• **ACTION ITEM**:
Turn the rows below into a JSON list of strings with one string per line. Skip blank lines and leave out the picture lines.

------

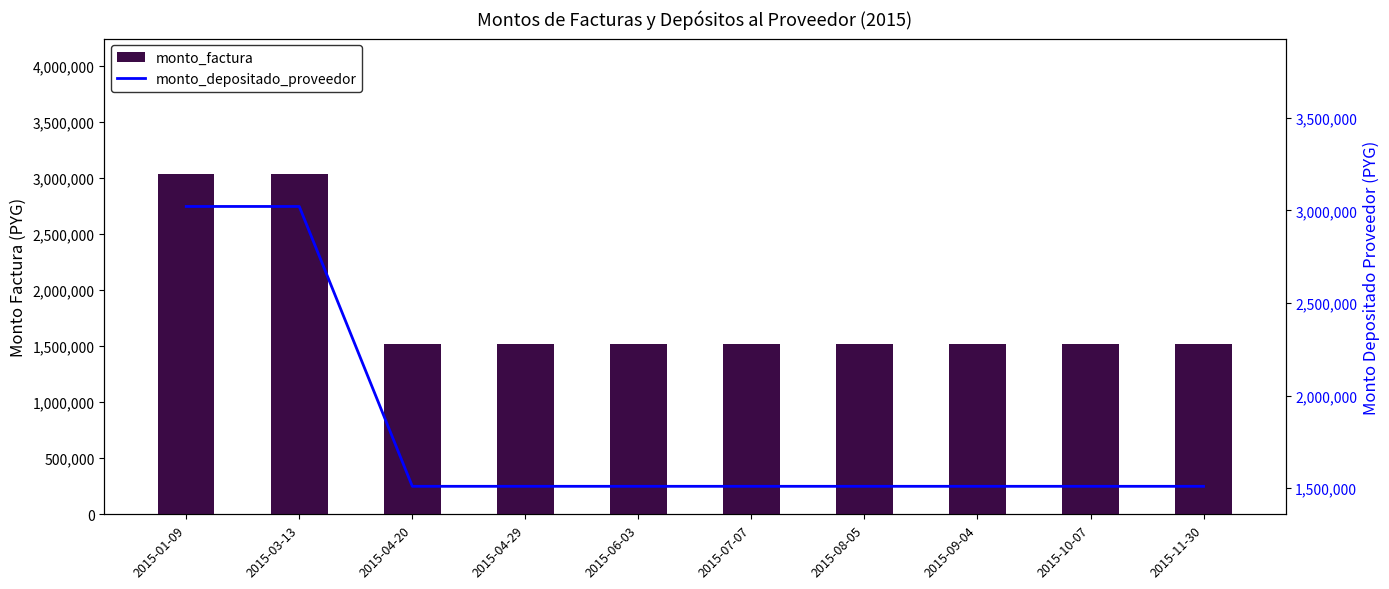

Which category has the highest value across all series?

2015-01-09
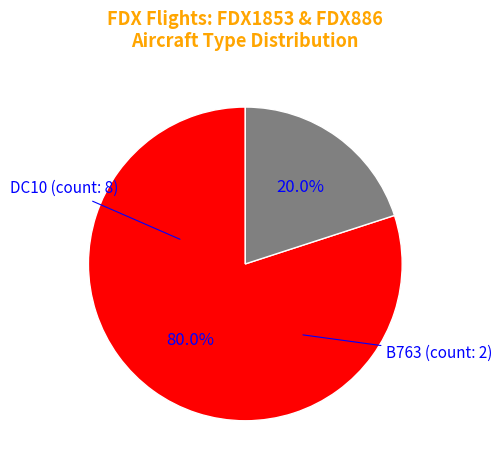

To the nearest percent, what is the average slice percentage?

50%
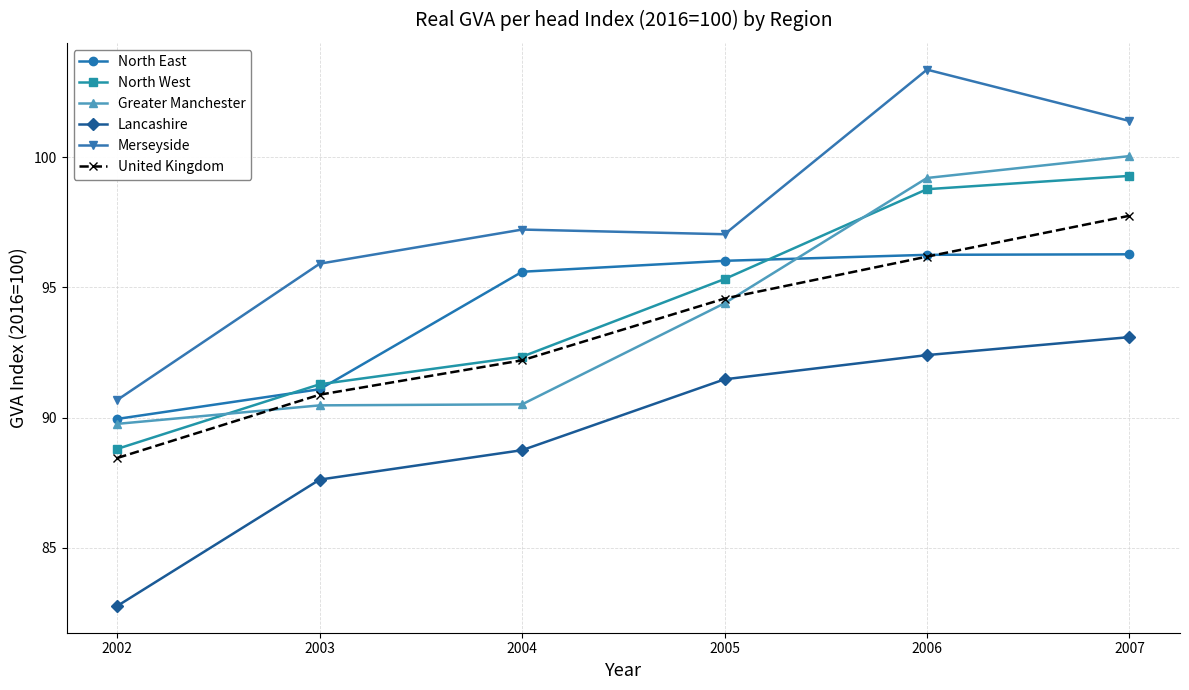

Where is the first local minimum for Merseyside?

2005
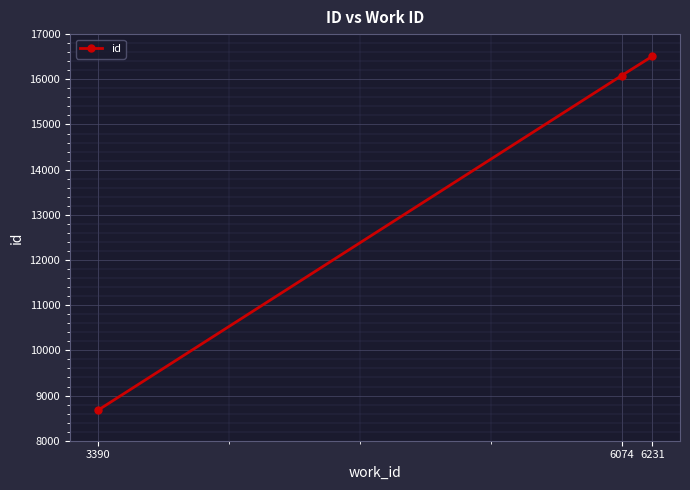

What is the average value?

13754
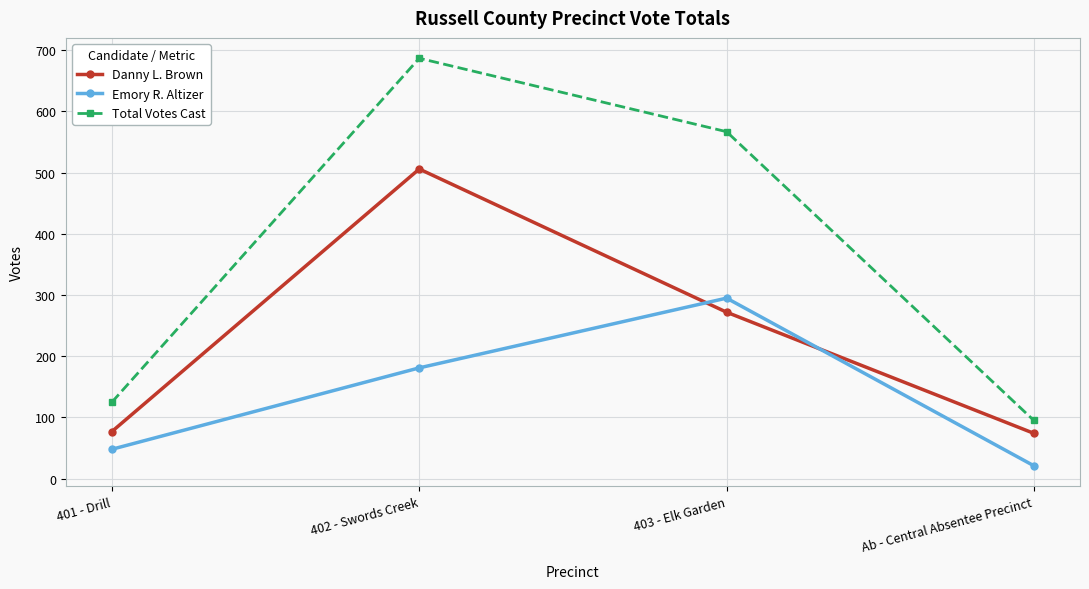

Reading left to right, what are all the values shown in this chart?

Danny L. Brown: 401 - Drill=77	402 - Swords Creek=506	403 - Elk Garden=272	Ab - Central Absentee Precinct=74
Emory R. Altizer: 401 - Drill=48	402 - Swords Creek=181	403 - Elk Garden=295	Ab - Central Absentee Precinct=21
Total Votes Cast: 401 - Drill=125	402 - Swords Creek=687	403 - Elk Garden=567	Ab - Central Absentee Precinct=95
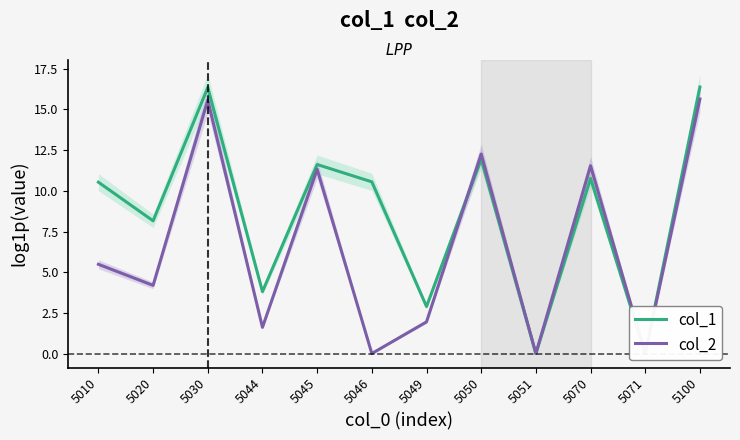

In col_1, how many points are lower than both neighbors (excluding endpoints)?

5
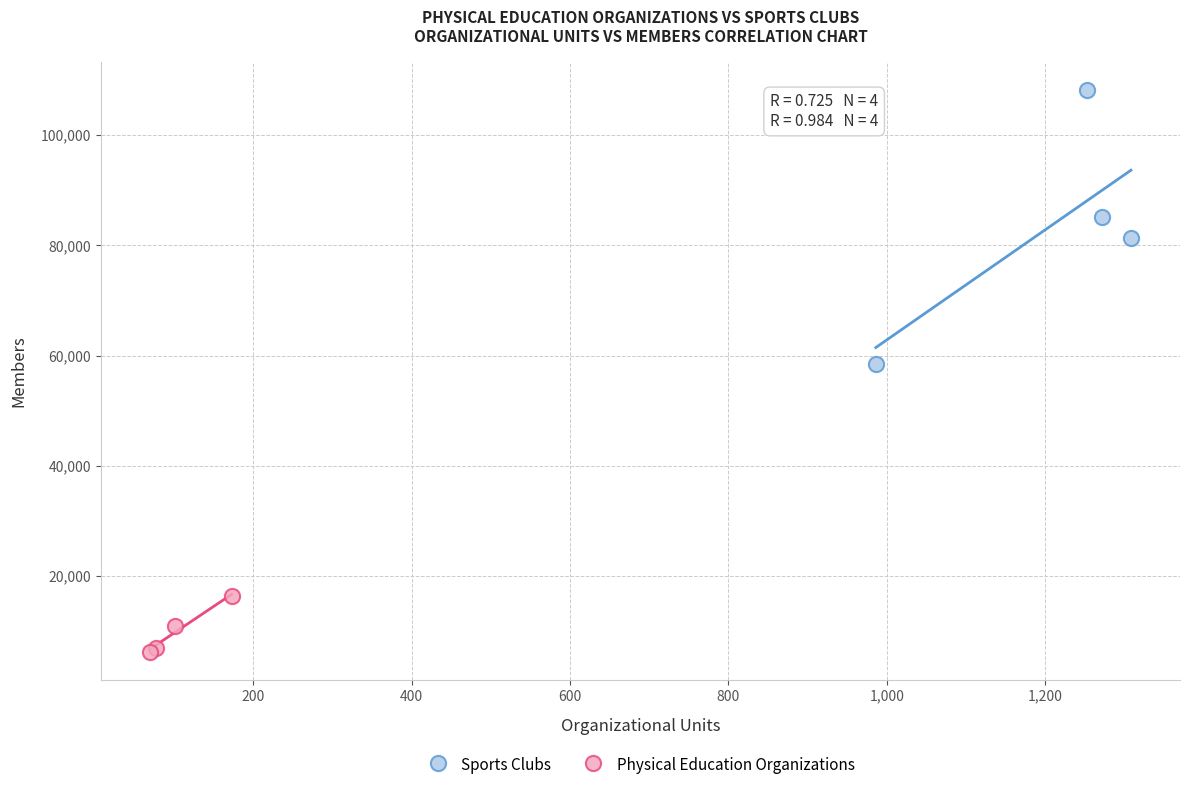

Which series has the widest spread of Y values?

Sports Clubs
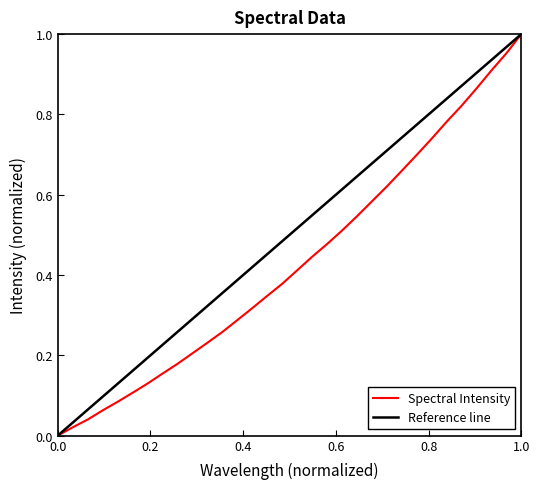

Reading left to right, list all the values displayed in this chart.

0.0	0.0	0.0	0.1	0.1	0.1	0.1	0.2	0.2	0.2	0.2	0.3	0.3	0.3	0.3	0.4	0.4	0.4	0.5	0.5	0.5	0.6	0.6	0.7	0.7	0.7	0.8	0.8	0.9	0.9	1.0	1.0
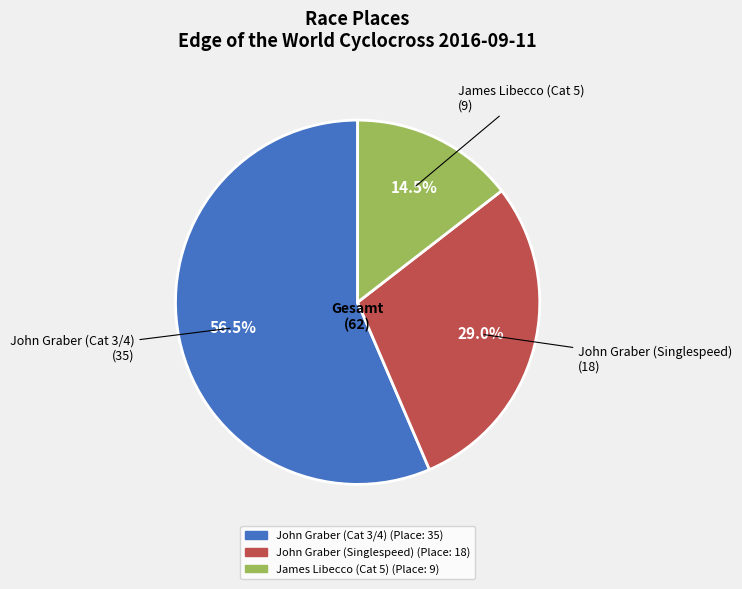

Which has a higher value, James Libecco (Cat 5) or John Graber (Singlespeed)?

John Graber (Singlespeed)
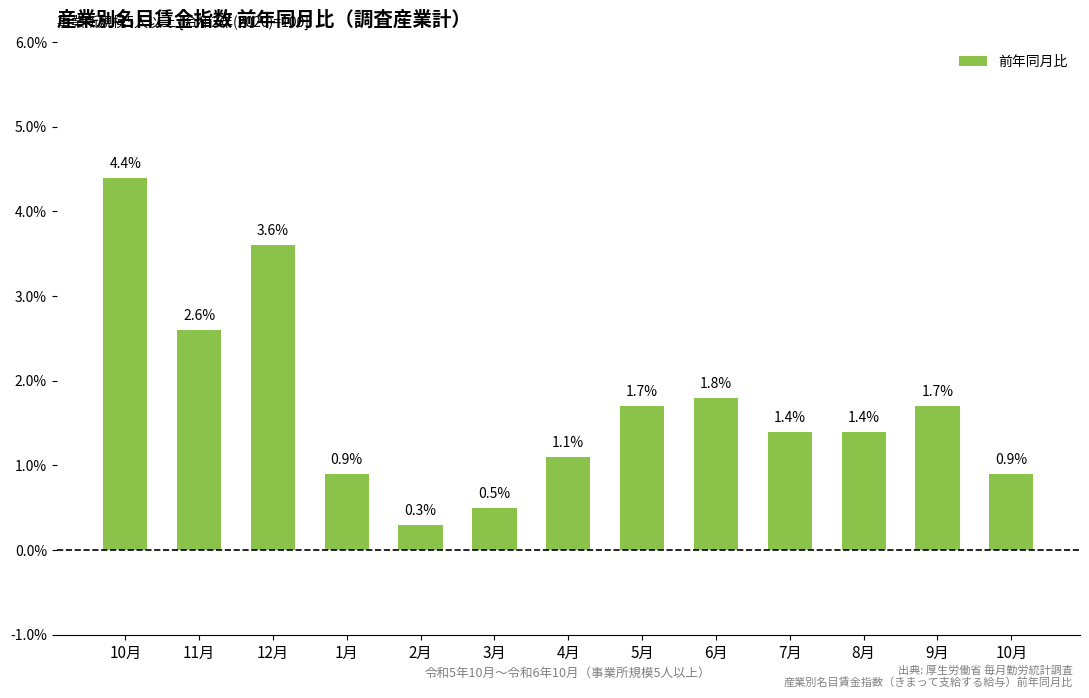

How many data points are above 1?

9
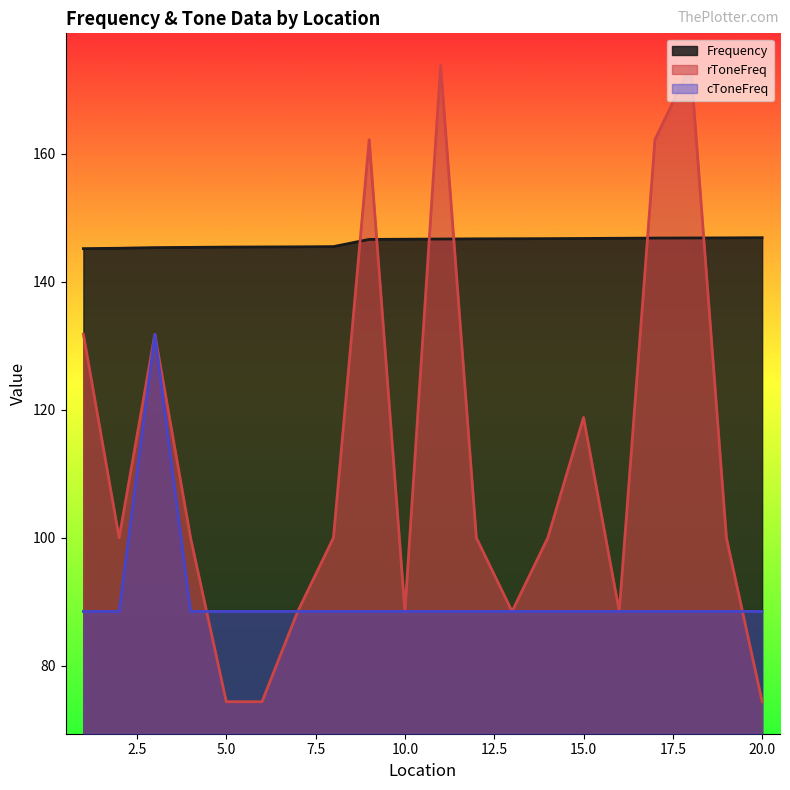

At which label does cToneFreq reach its minimum?

1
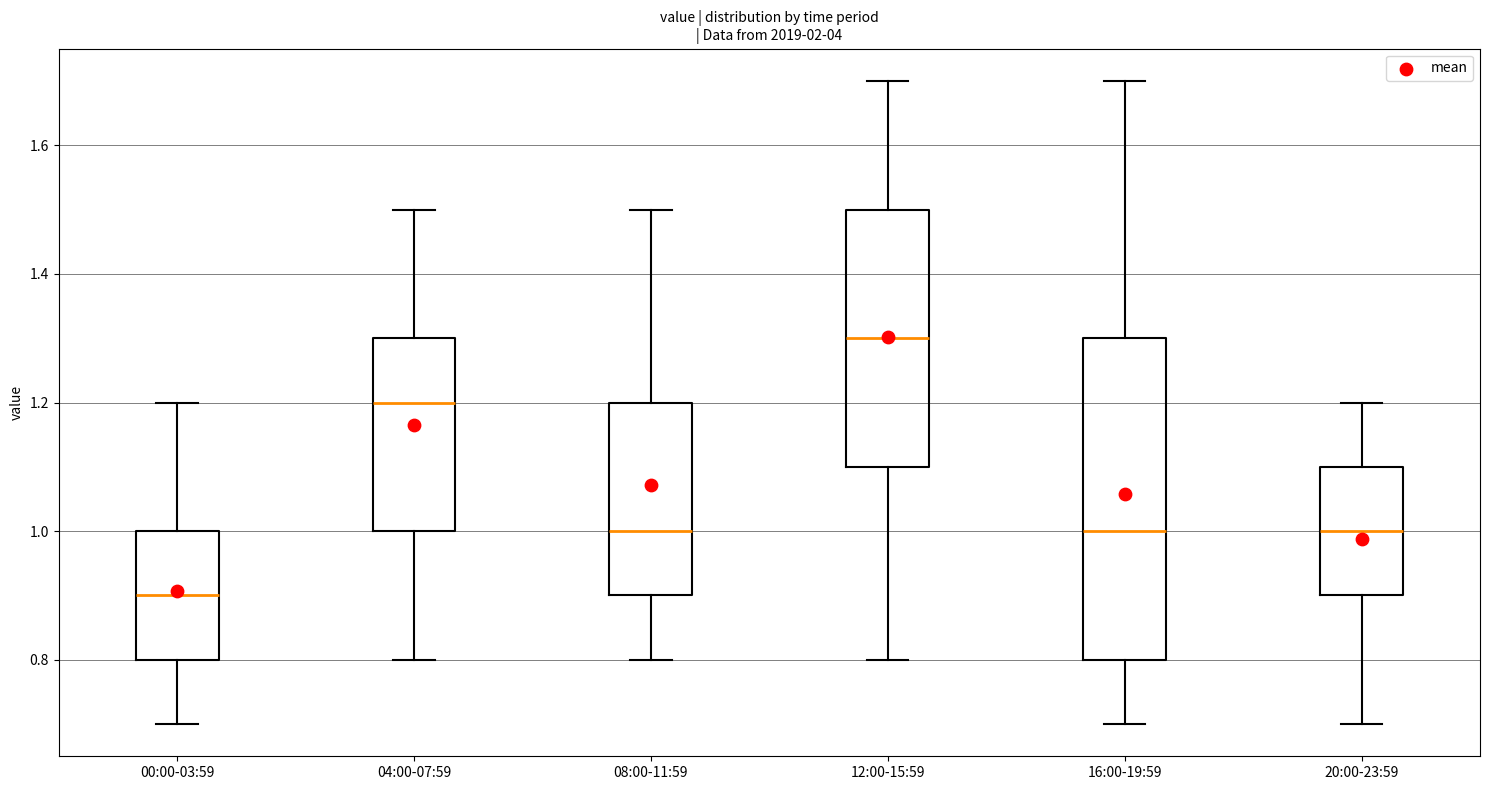

Reading left to right, read every box against the y-axis: the position of its median line, the range the box covers, and the ends of its whiskers. The values are not printed on the chart, so give them approximately, as read against the axis.

00:00-03:59: median 0.9, box 0.8 to 1.0, whiskers 0.7 to 1.2
04:00-07:59: median 1.2, box 1.0 to 1.3, whiskers 0.8 to 1.5
08:00-11:59: median 1.0, box 0.9 to 1.2, whiskers 0.8 to 1.5
12:00-15:59: median 1.3, box 1.1 to 1.5, whiskers 0.8 to 1.7
16:00-19:59: median 1.0, box 0.8 to 1.3, whiskers 0.7 to 1.7
20:00-23:59: median 1.0, box 0.9 to 1.1, whiskers 0.7 to 1.2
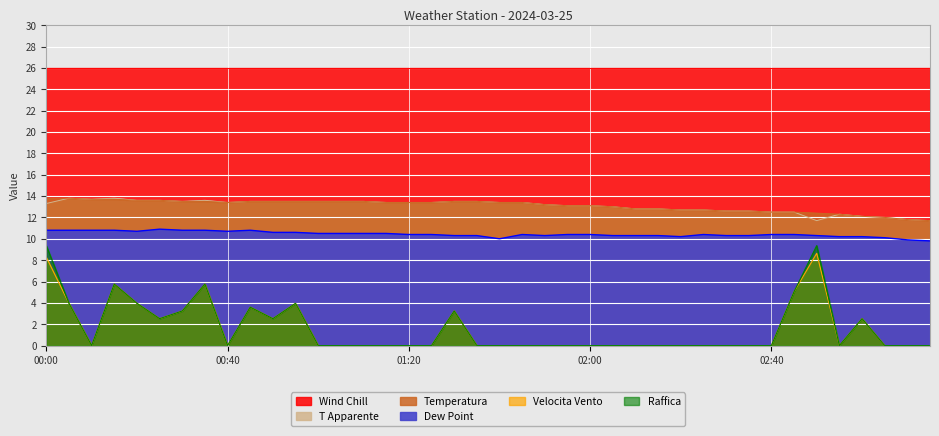

What is the average value of the Dew Point series?

10.4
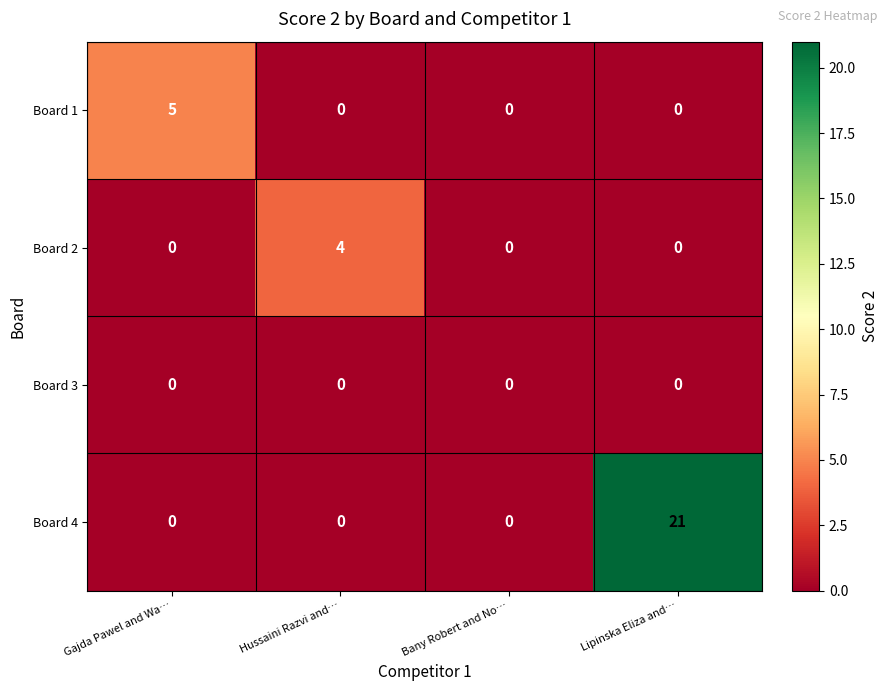

Between Hussaini Razvi and… and Bany Robert and No…, which series saw the biggest shift?

Board 2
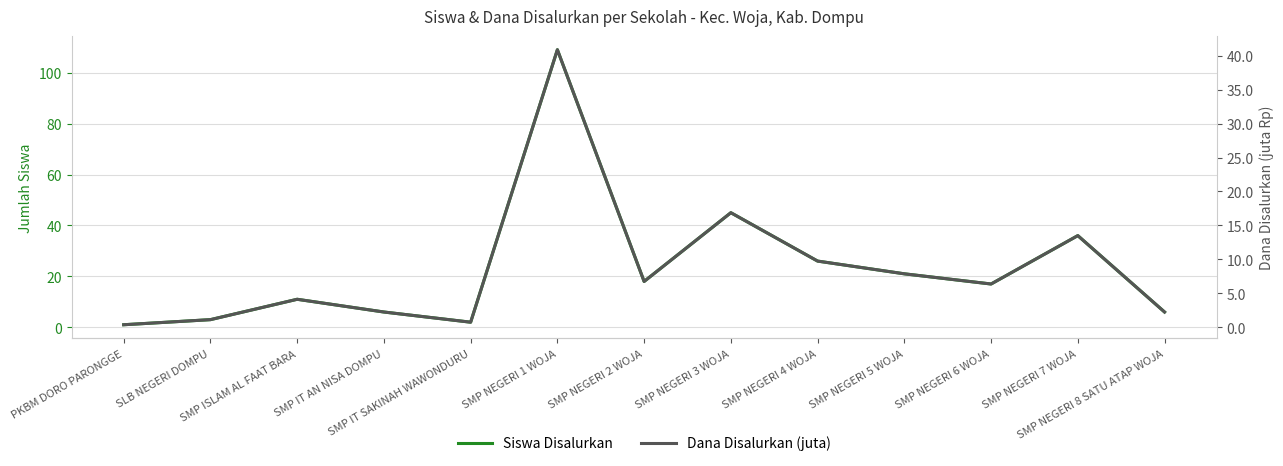

What is the average value of the Siswa Disalurkan series?

23.2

------

• **TASK RESULT**:
[
  "Which category has the highest value across all series?",
  "2015-01-09",
  "To the nearest percent, what is the average slice percentage?",
  "50%",
  "Where is the first local minimum for Merseyside?",
  "2005",
  "What is the average value?",
  "13754",
  "Reading left to right, what are all the values shown in this chart?",
  "Danny L. Brown: 401 - Drill=77\t402 - Swords Creek=506\t403 - Elk Garden=272\tAb - Central Absentee Precinct=74",
  "Emory R. Altizer: 401 - Drill=48\t402 - Swords Creek=181\t403 - Elk Garden=295\tAb - Central Absentee Precinct=21",
  "Total Votes Cast: 401 - Drill=125\t402 - Swords Creek=687\t403 - Elk Garden=567\tAb - Central Absentee Precinct=95",
  "In col_1, how many points are lower than both neighbors (excluding endpoints)?",
  "5",
  "Which series has the widest spread of Y values?",
  "Sports Clubs",
  "Reading left to right, list all the values displayed in this chart.",
  "0.0\t0.0\t0.0\t0.1\t0.1\t0.1\t0.1\t0.2\t0.2\t0.2\t0.2\t0.3\t0.3\t0.3\t0.3\t0.4\t0.4\t0.4\t0.5\t0.5\t0.5\t0.6\t0.6\t0.7\t0.7\t0.7\t0.8\t0.8\t0.9\t0.9\t1.0\t1.0",
  "Which has a higher value, James Libecco (Cat 5) or John Graber (Singlespeed)?",
  "John Graber (Singlespeed)",
  "How many data points are above 1?",
  "9",
  "At which label does cToneFreq reach its minimum?",
  "1",
  "Reading left to right, read every box against the y-axis: the position of its median line, the range the box covers, and the ends of its whiskers. The values are not printed on the chart, so give them approximately, as read against the axis.",
  "00:00-03:59: median 0.9, box 0.8 to 1.0, whiskers 0.7 to 1.2",
  "04:00-07:59: median 1.2, box 1.0 to 1.3, whiskers 0.8 to 1.5",
  "08:00-11:59: median 1.0, box 0.9 to 1.2, whiskers 0.8 to 1.5",
  "12:00-15:59: median 1.3, box 1.1 to 1.5, whiskers 0.8 to 1.7",
  "16:00-19:59: median 1.0, box 0.8 to 1.3, whiskers 0.7 to 1.7",
  "20:00-23:59: median 1.0, box 0.9 to 1.1, whiskers 0.7 to 1.2",
  "What is the average value of the Dew Point series?",
  "10.4",
  "Between Hussaini Razvi and… and Bany Robert and No…, which series saw the biggest shift?",
  "Board 2",
  "What is the average value of the Siswa Disalurkan series?",
  "23.2"
]